Ginkgo Seeds vs. Leaf Extract

An important distinction most people miss: the standardized leaf extract sold as a supplement is very different from raw ginkgo seeds (sometimes called ginkgo nuts), which are eaten in some East Asian cuisines. The seeds contain ginkgotoxin, a compound that works against vitamin B6 in the brain. Eating too many can cause vomiting, seizures, and loss of consciousness. Reported cases describe generalized convulsions followed by confusion, along with dizziness and severe weakness. Roasting reduces but does not eliminate the toxin. The leaf extract used in capsules and tablets contains only trace levels of ginkgotoxin and is not associated with these poisoning events at normal doses.

What “Standardized Extract” Means

Most clinical research on ginkgo uses a specific formulation called EGb 761, standardized to contain set percentages of its active compounds. The typical dose range in studies is 120 to 240 mg per day, with 240 mg being the upper recommended limit. If you’re choosing a supplement, look for products that specify standardized extract percentages on the label rather than just listing raw ginkgo leaf powder, which can vary widely in potency and composition.

In the United States, ginkgo is sold as a dietary supplement, not a drug. The FDA does not evaluate supplements for safety or effectiveness before they reach store shelves. This means quality control depends entirely on the manufacturer, and products can vary significantly.
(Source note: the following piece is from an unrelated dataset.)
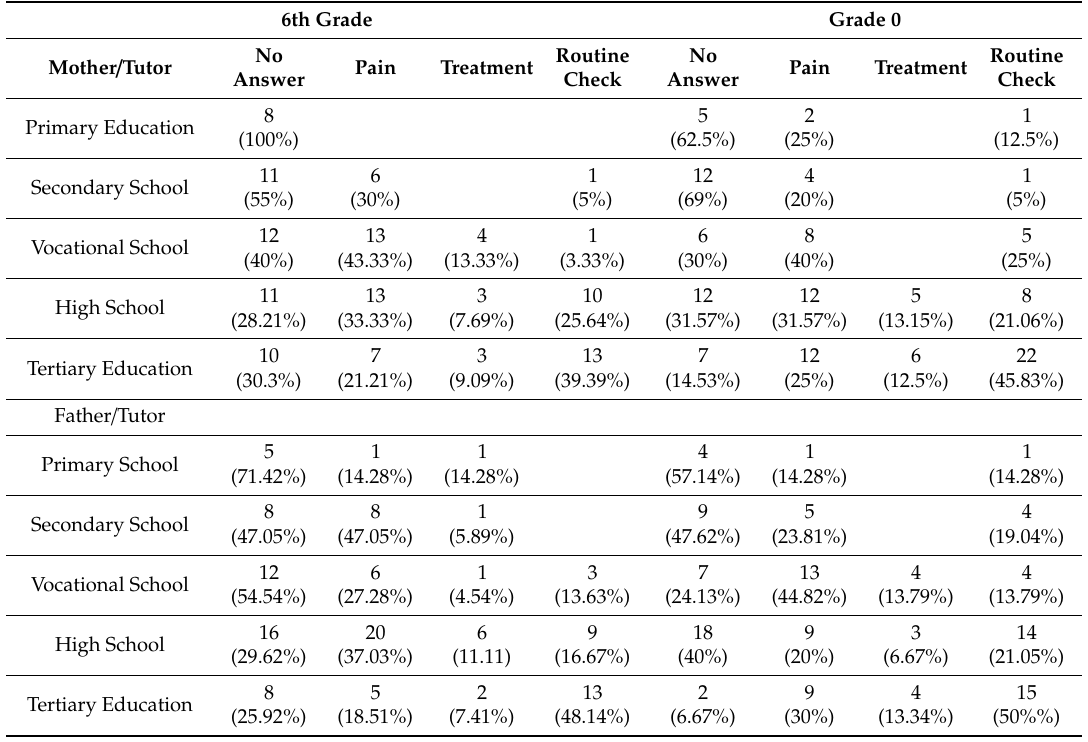
Table 4. Correlation between parents’ education and reason for a dental visit in 12 and 6-year-old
Third-party testing seals from organizations like USP, NSF, or ConsumerLab offer some reassurance that what’s on the label matches what’s in the bottle.

Who Should Avoid Ginkgo

  • People on blood thinners (warfarin, aspirin, or similar drugs), due to a meaningful increase in bleeding risk
  • People with seizure disorders, especially those on anti-seizure medications whose blood levels could drop
  • Anyone within two weeks of surgery, to reduce the chance of excess bleeding
  • Pregnant or breastfeeding women, due to a complete lack of safety data

For most healthy adults not in these groups, ginkgo leaf extract at standard doses has a well-established safety record across decades of clinical use. The side effects are mild and uncommon, and the major risks are specific and avoidable if you know about them beforehand.